The devil’s bargain…


“‘If you eat the food in China, that will kill you. But if you do not eat the food in China, that will kill you even faster…’

Americans now harvest our best, most nutritious fish in our best-managed Alaskan fisheries and send those fish over to Asia. In exchange, we are importing fish farmed in Asia, with little of the brain-building compounds fish eaters are seeking when they eat fish. This fish can be difficult to trace back to its farm of origin, and less than 2 percent of it is inspected directly by the FDA. In the case of shrimp, that food is higher in cholesterol than most seafood; in the case of tilapia, instead of heart-healthy omega-3s, it is rich in omega-6s, which are not as beneficial and may in fact be harmful when consumed in large amounts. Many physicians argue that high omega-6 fatty acid content–more typical of landfood like beef and pork–is detrimental to human health and can aggravate heart conditions when poorly balanced with omega-3s. But because American consumers don’t really know their own fish, they tend to lump it all together under that word ‘seafood’ and presume that it is all basically ‘good.’

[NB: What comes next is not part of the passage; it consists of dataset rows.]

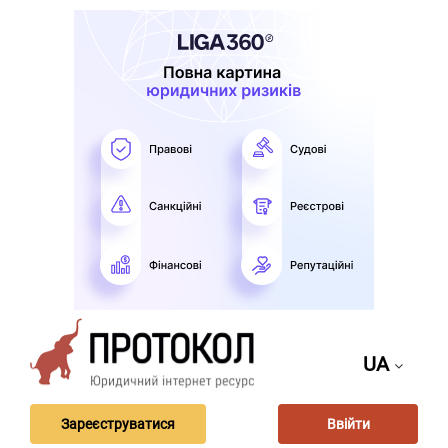
UA
Зареєструватися
Ввійти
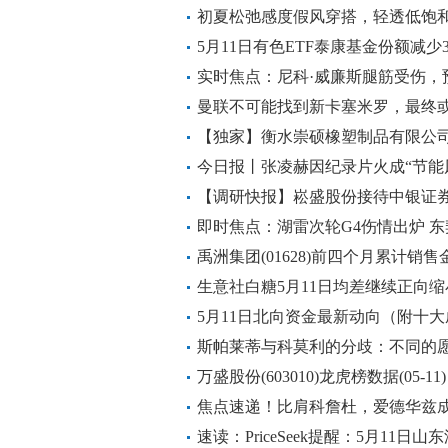
初夏松弛感度假风穿搭，轻透低饱
热点
5月11日有色ETF泰康基金份额减少
洛阳钼业、北方稀土 焦点滚动
实时焦点：尼科·威廉斯腿筋受伤，
杯
曼联不可能找到新卡塞米罗，最终或
时日
【独家】衡水崇硕橡塑制品有限公司
今日报丨张凌赫因纪录片火成“节能
【调研快报】崧盛股份接待中银证券
即时焦点：湖雷次轮G4伤情出炉 
多重优势
禹洲集团(01628)前四个月累计销售金
生意社白糖5月11日均差继续正向缩小为
5月11日北向资金最新动向（附十
斯帕莱蒂与科莫利的分歧：不同的
图斯的内部较量
万盛股份(603010)龙虎榜数据(05-1
焦点速递！比肩科詹杜，爱德华兹
300+的球员
速读：PriceSeek提醒：5月11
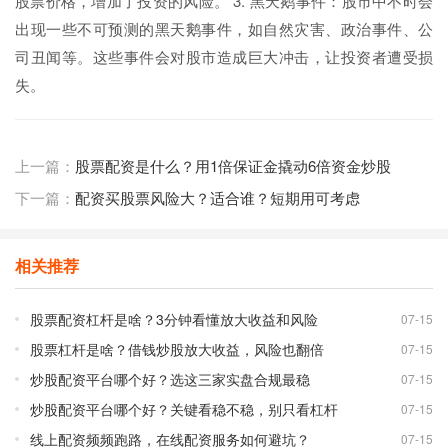
股票价格，增加了投资的风险。 3. 黑天鹅事件：股市中不时会
出现一些不可预测的黑天鹅事件，如自然灾害、政治事件、公
司丑闻等。这些事件会对股市造成巨大冲击，让投资者遭受损
失。
上一篇：
股票配资是什么？用1倍保证金撬动6倍资金炒股
下一篇：
配资买股票风险大？适合谁？短期用可考虑
相关推荐
股票配资杠杆是啥？3分钟看懂放大收益和风险
07-15
股票杠杆是啥？借钱炒股放大收益，风险也翻倍
07-15
炒股配资平台哪个好？选这三家实盘合规最稳
07-15
炒股配资平台哪个好？关键看稳不稳，别只看杠杆
07-15
线上配资频频跑路，在线配资服务如何避坑？
07-15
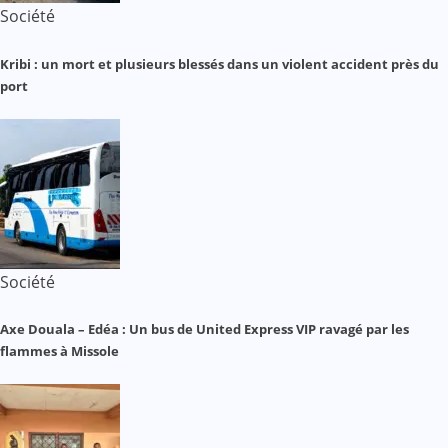
Société
Kribi : un mort et plusieurs blessés dans un violent accident près du
port
Société
Axe Douala – Edéa : Un bus de United Express VIP ravagé par les
flammes à Missole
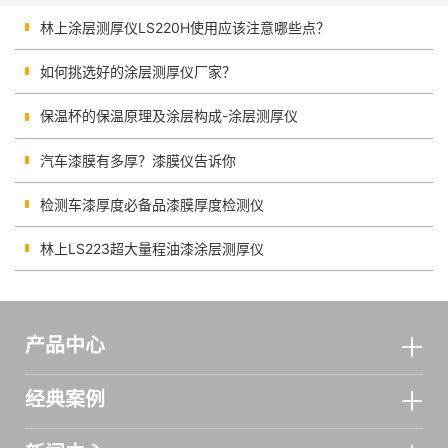
林上涂层测厚仪LS220H使用应该注意哪些点？
如何挑选好的涂层测厚仪厂家？
保温杯的保温原理及涂层构成-涂层测厚仪
汽车漆膜有多厚？漆膜仪告诉你
检测车漆厚度必备品漆膜厚度检测仪
林上LS223超大量程油漆涂层测厚仪
产品中心
经典案例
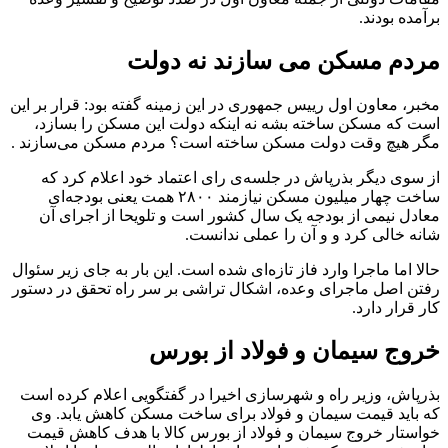
برآمده بودند.
مردم مسکن می سازند نه دولت
مخبر، معاون اول رییس جمهوری در این زمینه گفته بود: قرار بر این
است که مسکن ساخته بشه نه اینکه دولت این مسکن را بسازد،
مگر هیچ وقت دولت مسکن ساخته است؟ مردم مسکن می‌سازند .
از سوی دیگر بذرپاش در جلسه‌ی رای اعتماد خود اعلام کرد که
ساخت چهار میلیون مسکن نیازمند ۲۸۰۰ همت یعنی بودجه‌ای
معادل نیمی از بودجه یک سال کشور است و تلویحا از اجرای آن
شانه خالی کرد و و آن را عملی ندانست.
حالا اما ماجرا وارد فاز تازه‌ای شده است. این بار به جای زیر سئوال
رفتن اصل ماجرای وعده، اشکال تراشی بر سر راه تحقق در دستور
کار قرار دارد.
خروج سیمان و فولاد از بورس
بذرپاش، وزیر راه و شهرسازی اخیرا در گفتگویی اعلام کرده است
که باید قیمت سیمان و فولاد برای ساخت مسکن کاهش یابد. وی
خواستار خروج سیمان و فولاد از بورس کالا با هدف کاهش قیمت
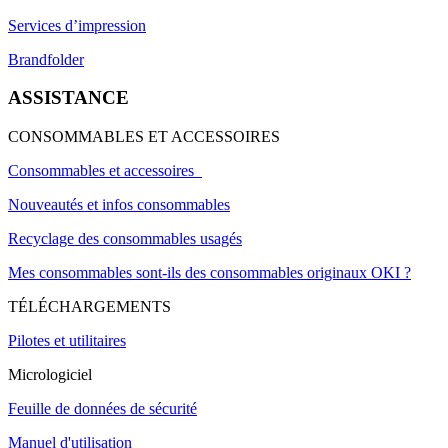
Services d’impression
Brandfolder
ASSISTANCE
CONSOMMABLES ET ACCESSOIRES
Consommables et accessoires
Nouveautés et infos consommables
Recyclage des consommables usagés
Mes consommables sont-ils des consommables originaux OKI ?
TÉLÉCHARGEMENTS
Pilotes et utilitaires
Micrologiciel
Feuille de données de sécurité
Manuel d'utilisation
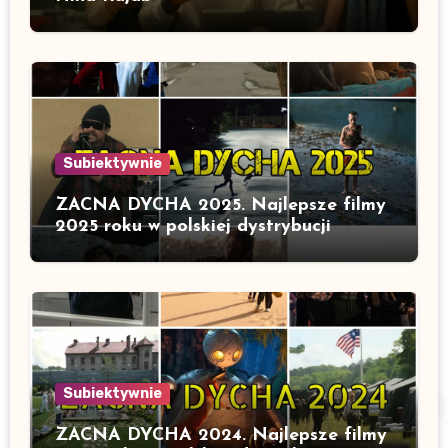
Subiektywnie
ZACNA DYCHA 2025. Najlepsze filmy
2025 roku w polskiej dystrybucji
Subiektywnie
ZACNA DYCHA 2024. Najlepsze filmy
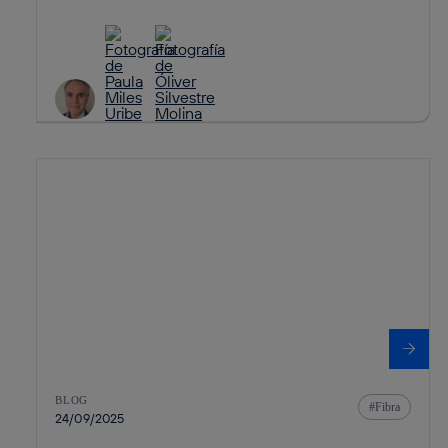
BLOG
Fibra
24/09/2025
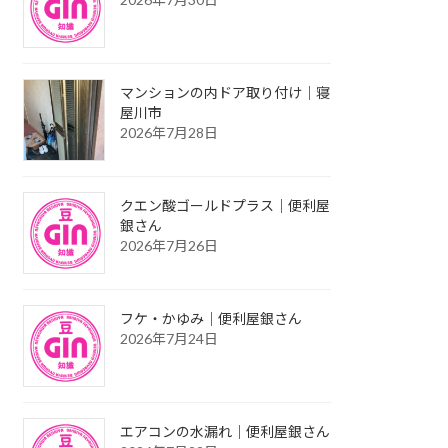
マンションの内ドア取り付け｜寝
屋川市
2026年7月28日
クエン酸ゴールドプラス｜便利屋
銀さん
2026年7月26日
フケ・かゆみ｜便利屋銀さん
2026年7月24日
エアコンの水漏れ｜便利屋銀さん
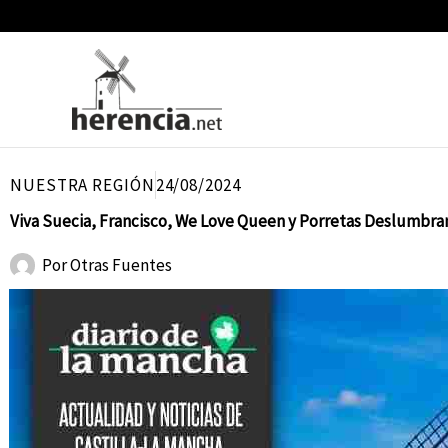
Ir
al
contenido
NUESTRA REGIÓN
24/08/2024
Viva Suecia, Francisco, We Love Queen y Porretas Deslumbran 
Por
Otras Fuentes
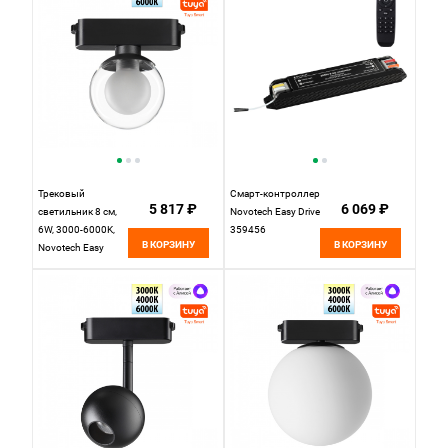
Трековый
Смарт-контроллер
5 817 ₽
6 069 ₽
светильник 8 см,
Novotech Easy Drive
6W, 3000-6000K,
359456
В КОРЗИНУ
В КОРЗИНУ
Novotech Easy
Shino 359474,
черный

And so a frustrating disconnect has emerged on both the foreign and domestic sides of American fisheries resources. Foreign buyers would like the salmon they buy from Alaska to continue to be wild, clean, and readily available. But foreigners have no jurisdiction over projects like Pebble Mine and the industrial development that could eradicate the food that they most want. Americans, meanwhile, who eat seafood raised on Chinese farms would like that Chinese seafood to be grown without the use of carcinogenic chemicals and raised in clean, safe water. But we have no control over the Chinese food system. We can demand standards of our importers and certification of the supply chain, but the rules and regulations that govern Asian aquaculture are local and hard to assess…

According to a recent New York Times op-ed by the scholars Damien Ma and William Adams, more than half of China’s largest lakes and reservoirs were so contaminated in 2011 that their waters were unsuitable for human consumption. This according to the Chinese government’s very own standards. 


All this makes you want to stamp your feet and scream out loud, to shout at Alaska to just stop. Stop sending your fish abroad. Stop your plans to ruin your rivers. Focus on what you do best. Feed America your good food.”